# How to verify paypal account?



## stekelly (11 Apr 2007)

Not sur eif this is the right place for this but I'll give it a go.


Whats the situation with paypal? I signed up ages ago and have been using it without issues, now it saying that becuase I've sent just under €1500 in total I have to verify my account. All well and good only it's looking for me to add a credit card, but I only have one credit card so whats the deal?

Do I have to add a second credit card to verify my account?


----------



## extopia (11 Apr 2007)

You shouldn't have to. I use a single Irish credit card. Did you actually complete the verification process? It involves having a small credit made to your card, the details of which you then return to the company via a secure email. At least that's the way they used to do it - it's been about 5 years since I set up my account.


----------



## stekelly (11 Apr 2007)

i set up the account about a year ago, dont remember if i did or anythign. 


My account says unverified and when I click "get virified" it goes straight to the add credit card screen. it wont let my total spend go over €1500 without being verified. I'm on €1470 now and need to pay for somethign for €200.


----------



## bond-007 (11 Apr 2007)

Get a 3v or wirecard and add that to your paypal?


----------



## Sue Ellen (11 Apr 2007)

stekelly said:


> Do I have to add a second credit card to verify my account?


 
I verified mine a while ago but only because I wanted to do so myself. I'm not able to remember the exact procedure but just wondering if it is not just a case of re-entering the existing credit card no.?

After I verified mine there was a £1.50 charge on the credit card which supplied a code number, which I then entered on the Paypal ac. The £1.50 was then refunded. See here.


----------



## EvilDoctorK (11 Apr 2007)

It's a security feature ... they use it to verify that you are from whatever country you say you are from.  So they need to charge a nominal amount (which as Sueellen says they immediately refund to your paypal balance once you complete the registration.) to a credit card in your name with a billing address in the country that you registered you Paypal account in.  This then shows up on your credit card statement with code on the transaction ( Shows up as something like "Paypal 1234" on your statement) ... which you then need to input this number to Paypal to verify the account.  I think you can use the credit card that's already on the Paypal account (provided it has a billing address in your country of Paypal regsitration)

Not a big deal .. and I don't know that it's compulsory to be registered, but I think some eBay sellers, particularly of bigger ticket items might be reluctant to sell to unverified Paypal accounts.


----------



## Guest124 (26 Feb 2009)

€1.50 - now I have to figure out how to get the €1.50 back from Paypal.


----------



## Smashbox (26 Feb 2009)

When you add your 4 digit code from your CC statement, Paypal will refund the 1.50


----------



## vivinne (27 Feb 2009)

Try to use the one you already have. Maybe it works.


----------



## Smashbox (27 Feb 2009)

Like your pin for an ATM?! NO WAY! This doesnt work, its a seperate code sent from Paypal to your account, it shows on your statement and you enter it in on the site. The money is then refunded on your CC.


----------



## Guest124 (28 Feb 2009)

The €1.50 goes onto your Paypal balance after you get the 4 digit pin from your credit card statement and you enter it on the Paypal website in your account. It takes a day or two for the €1.50 to show on your Paypal balance. Not sure now if you can just ask for the €1.50 to go back on your credit card as a credit? any charge from Paypal? Do you have to use it to buy something?


----------



## JoeB (15 Mar 2009)

yes, but you do have to wait for your next statement to get the code, which might be a month or more... not very convienient.

Also Paypal have security systems which cannot be overridden by humans.. because of the state of Irish addresses with no approved format my card was consider dodgy, because the address was supposedly different according to the computer.. even though a human would have said the addresses were the same.. (i.e on different lines etc but the same overall address)... this resulted in my credit card being banned completely and for ever... Paypal didn't care.. so I hate them now.. they have treated me like a criminal.


----------

SET OF TASKS —
1. Return the portion of the PayPal verification thread from "## extopia (11" to "did or anythign." word for word.
2. Rewrite the entries from the line with "Welat, bi nûçeyên" through the end of the entries as a numbered list, skipping blank lines and leaving out the pictures.
The forum thread and the entries that come after it were taken from separate sources.

Saved data entries
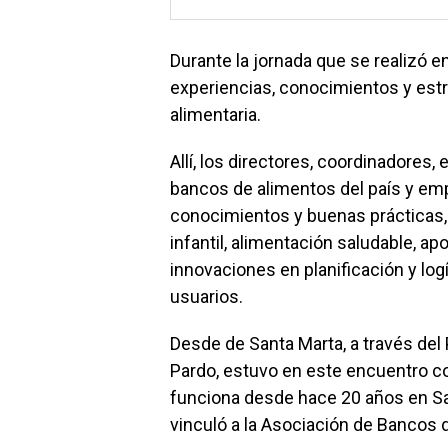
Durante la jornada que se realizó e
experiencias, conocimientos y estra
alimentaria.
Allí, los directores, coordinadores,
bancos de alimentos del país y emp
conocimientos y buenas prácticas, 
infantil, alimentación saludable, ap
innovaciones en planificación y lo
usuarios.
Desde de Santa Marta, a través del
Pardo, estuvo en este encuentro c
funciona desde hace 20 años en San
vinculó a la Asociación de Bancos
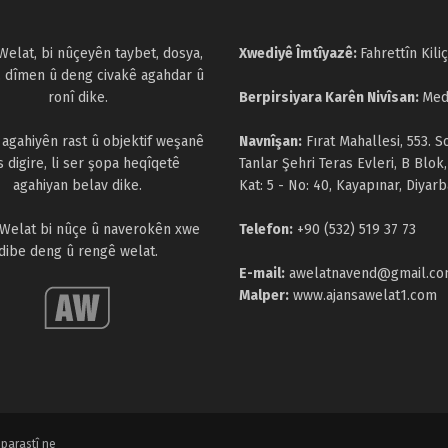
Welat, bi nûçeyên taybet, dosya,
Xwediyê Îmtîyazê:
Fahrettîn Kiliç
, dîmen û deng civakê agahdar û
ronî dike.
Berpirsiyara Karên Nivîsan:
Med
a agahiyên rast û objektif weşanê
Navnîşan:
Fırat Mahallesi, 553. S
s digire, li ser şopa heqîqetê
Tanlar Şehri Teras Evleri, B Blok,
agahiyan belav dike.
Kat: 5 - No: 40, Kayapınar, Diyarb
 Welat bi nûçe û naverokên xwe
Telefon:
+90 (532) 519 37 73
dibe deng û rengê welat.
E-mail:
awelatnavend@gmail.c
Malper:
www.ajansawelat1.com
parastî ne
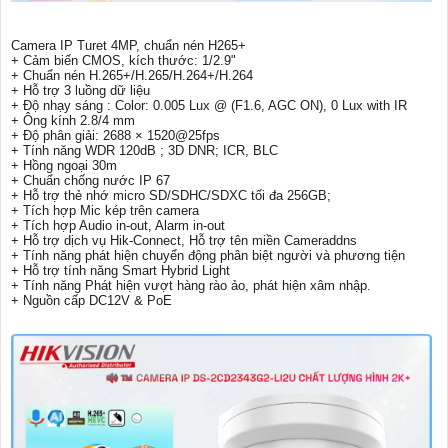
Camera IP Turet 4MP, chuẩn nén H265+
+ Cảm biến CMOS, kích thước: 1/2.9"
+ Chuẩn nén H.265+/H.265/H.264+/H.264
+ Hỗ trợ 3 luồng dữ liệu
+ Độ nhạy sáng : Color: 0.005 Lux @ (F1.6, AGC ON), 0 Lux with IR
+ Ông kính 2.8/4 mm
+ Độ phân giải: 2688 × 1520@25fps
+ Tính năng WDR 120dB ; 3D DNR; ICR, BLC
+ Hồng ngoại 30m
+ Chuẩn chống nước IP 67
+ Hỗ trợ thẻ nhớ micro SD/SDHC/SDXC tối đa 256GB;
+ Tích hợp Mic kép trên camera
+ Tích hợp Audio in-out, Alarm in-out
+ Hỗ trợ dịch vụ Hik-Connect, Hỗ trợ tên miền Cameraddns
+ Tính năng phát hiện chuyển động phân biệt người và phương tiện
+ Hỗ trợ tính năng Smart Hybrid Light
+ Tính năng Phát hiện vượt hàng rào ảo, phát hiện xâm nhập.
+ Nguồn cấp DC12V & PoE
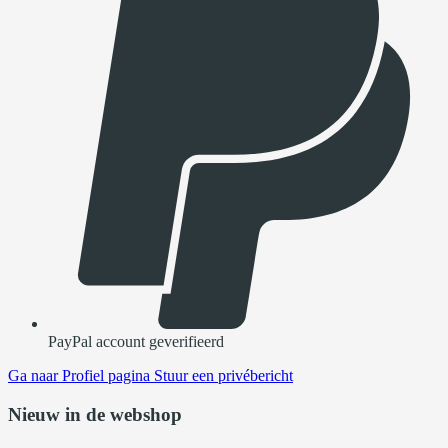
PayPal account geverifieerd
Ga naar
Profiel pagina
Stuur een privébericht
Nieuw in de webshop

ANSWERS PER TASK —
1.
## extopia (11 Apr 2007)

You shouldn't have to. I use a single Irish credit card. Did you actually complete the verification process? It involves having a small credit made to your card, the details of which you then return to the company via a secure email. At least that's the way they used to do it - it's been about 5 years since I set up my account.


----------



## stekelly (11 Apr 2007)

i set up the account about a year ago, dont remember if i did or anythign.

2.
1. Welat, bi nûçeyên taybet, dosya,
2. Xwediyê Îmtîyazê:
3. Fahrettîn Kiliç
4. , dîmen û deng civakê agahdar û
5. ronî dike.
6. Berpirsiyara Karên Nivîsan:
7. Med
8. a agahiyên rast û objektif weşanê
9. Navnîşan:
10. Fırat Mahallesi, 553. S
11. s digire, li ser şopa heqîqetê
12. Tanlar Şehri Teras Evleri, B Blok,
13. agahiyan belav dike.
14. Kat: 5 - No: 40, Kayapınar, Diyarb
15.  Welat bi nûçe û naverokên xwe
16. Telefon:
17. +90 (532) 519 37 73
18. dibe deng û rengê welat.
19. E-mail:
20. awelatnavend@gmail.c
21. Malper:
22. www.ajansawelat1.com
23. parastî ne
24. Camera IP Turet 4MP, chuẩn nén H265+
25. + Cảm biến CMOS, kích thước: 1/2.9"
26. + Chuẩn nén H.265+/H.265/H.264+/H.264
27. + Hỗ trợ 3 luồng dữ liệu
28. + Độ nhạy sáng : Color: 0.005 Lux @ (F1.6, AGC ON), 0 Lux with IR
29. + Ông kính 2.8/4 mm
30. + Độ phân giải: 2688 × 1520@25fps
31. + Tính năng WDR 120dB ; 3D DNR; ICR, BLC
32. + Hồng ngoại 30m
33. + Chuẩn chống nước IP 67
34. + Hỗ trợ thẻ nhớ micro SD/SDHC/SDXC tối đa 256GB;
35. + Tích hợp Mic kép trên camera
36. + Tích hợp Audio in-out, Alarm in-out
37. + Hỗ trợ dịch vụ Hik-Connect, Hỗ trợ tên miền Cameraddns
38. + Tính năng phát hiện chuyển động phân biệt người và phương tiện
39. + Hỗ trợ tính năng Smart Hybrid Light
40. + Tính năng Phát hiện vượt hàng rào ảo, phát hiện xâm nhập.
41. + Nguồn cấp DC12V & PoE
42. PayPal account geverifieerd
43. Ga naar
44. Profiel pagina
45. Stuur een privébericht
46. Nieuw in de webshop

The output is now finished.